The man looked stunned. I was mortified. Having been the victim of shopping cart theft myself, I would never intentionally take another shopper’s cart. And being that the man happened to be black and I happened to be white suddenly complicated things in a way they would not have felt complicated even a year ago. These days the world is ripe with tension, innuendo and unspoken implications.
Did he think I was some uppity white woman thinking I could do what I wanted and take what I wanted? I apologized profusely and attempted to extricate the 2-year-old from the cart. Naturally, the kid who didn’t want to go into the cart, now didn’t want to get out of the cart.
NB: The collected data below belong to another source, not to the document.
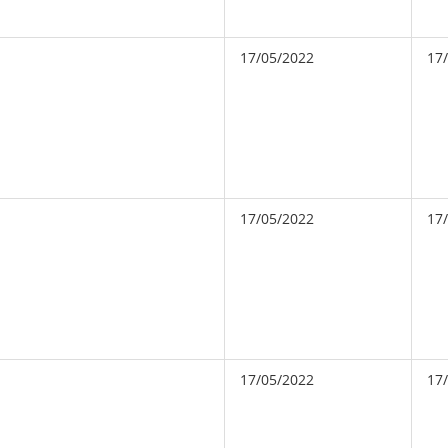
17/05/2022
17
17/05/2022
17
17/05/2022
17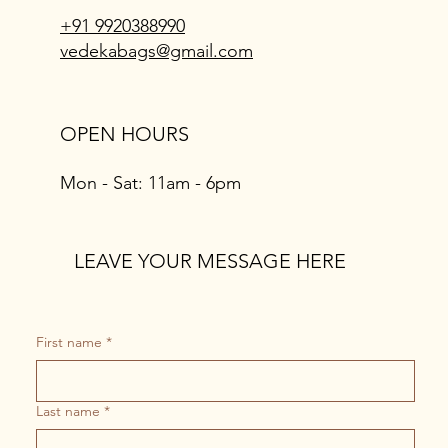
+91 9920388990
vedekabags@gmail.com
OPEN HOURS
Mon - Sat: 11am - 6pm
LEAVE YOUR MESSAGE HERE
First name
*
Last name
*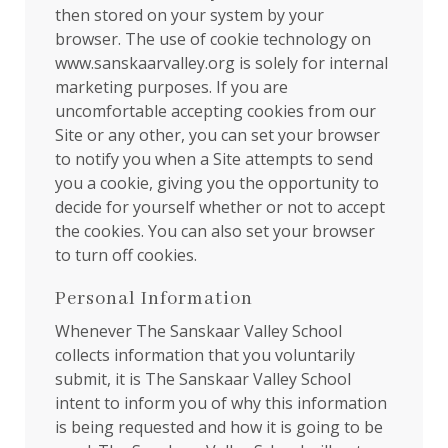
then stored on your system by your
browser. The use of cookie technology on
www.sanskaarvalley.org is solely for internal
marketing purposes. If you are
uncomfortable accepting cookies from our
Site or any other, you can set your browser
to notify you when a Site attempts to send
you a cookie, giving you the opportunity to
decide for yourself whether or not to accept
the cookies. You can also set your browser
to turn off cookies.
Personal Information
Whenever The Sanskaar Valley School
collects information that you voluntarily
submit, it is The Sanskaar Valley School
intent to inform you of why this information
is being requested and how it is going to be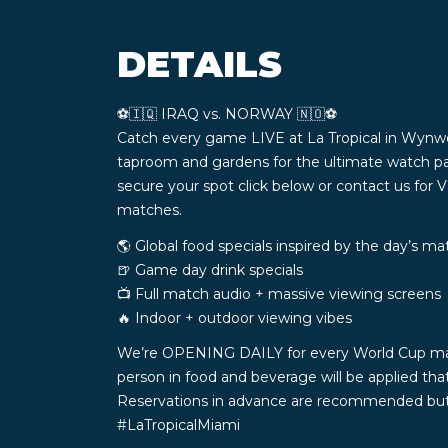
DETAILS
⚽️🇮🇶 IRAQ vs. NORWAY 🇳🇴⚽️
Catch every game LIVE at La Tropical in Wynw
taproom and gardens for the ultimate watch pa
secure your spot click below or contact us for 
matches.
🌎 Global food specials inspired by the day’s m
🍺 Game day drink specials
📺 Full match audio + massive viewing screens
🔥 Indoor + outdoor viewing vibes
We’re OPENING DAILY for every World Cup match 
person in food and beverage will be applied th
Reservations in advance are recommended but n
#LaTropicalMiami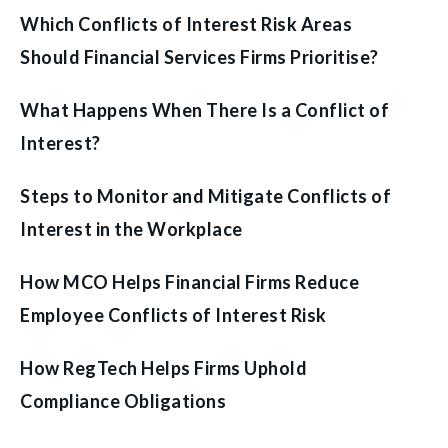
Which Conflicts of Interest Risk Areas
Should Financial Services Firms Prioritise?
What Happens When There Is a Conflict of
Interest?
Steps to Monitor and Mitigate Conflicts of
Interest in the Workplace
How MCO Helps Financial Firms Reduce
Employee Conflicts of Interest Risk
How RegTech Helps Firms Uphold
Compliance Obligations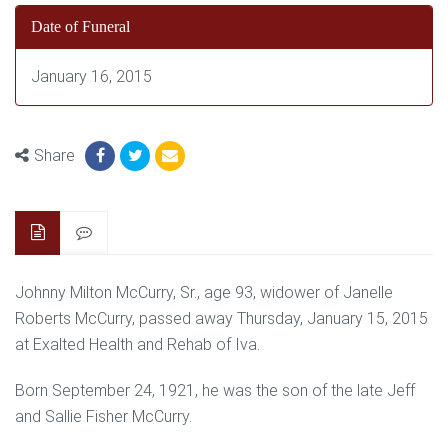
Date of Funeral
January 16, 2015
Share
Johnny Milton McCurry, Sr., age 93, widower of Janelle
Roberts McCurry, passed away Thursday, January 15, 2015
at Exalted Health and Rehab of Iva.
Born September 24, 1921, he was the son of the late Jeff
and Sallie Fisher McCurry.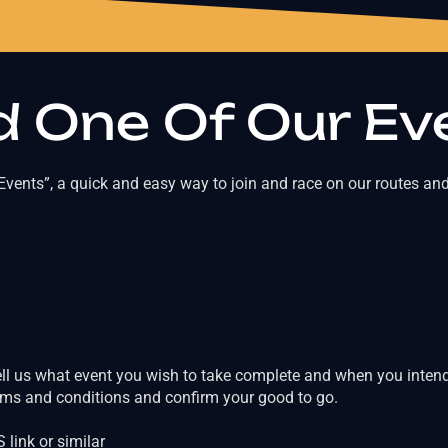
 One Of Our Ev
vents”, a quick and easy way to join and race on our routes and
ell us what event you wish to take complete and when you intend 
erms and conditions and confirm your good to go.
link or similar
Plus the twins had now plastered themselves to either side of the cart. We were shopping cart squatters, attempting to take something that rightfully belonged to another. “Off the cart, girls! Now!”
The man said it was OK, and I said it wasn’t OK. Other shoppers were looking now; we had managed to create a small scene among giant bags of Bug B Gon and Weed and Feed.
While I was still attempting to peel three kids off the stolen cart, the man walked over and put his arm around me. He smiled and said, “Happy Mother’s Day.”
Kindness. Like a hot knife through butter.
For a second, I thought I might burst into tears. Not because of the cart, but because this world is so broken that something like a shopping cart could be ladened with hidden messages and hurt. But the man graciously, and firmly, put an awkward situation to rest with the simple power of kindness. We could use a lot more kindness these days.
Thank you, sir, for showing how its done.